What is required :: Please copy the material below word for word, line by line, leaving out the pictures.

Given entries ::

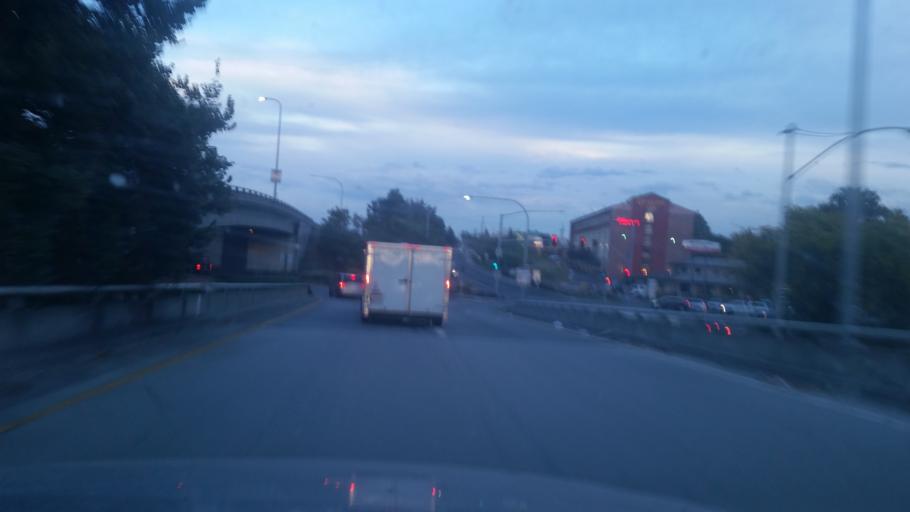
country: US
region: Washington
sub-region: Spokane County
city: Spokane
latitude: 47.6529
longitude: -117.4123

Answer to the task ::
country: US
region: Washington
sub-region: Spokane County
city: Spokane
latitude: 47.6529
longitude: -117.4123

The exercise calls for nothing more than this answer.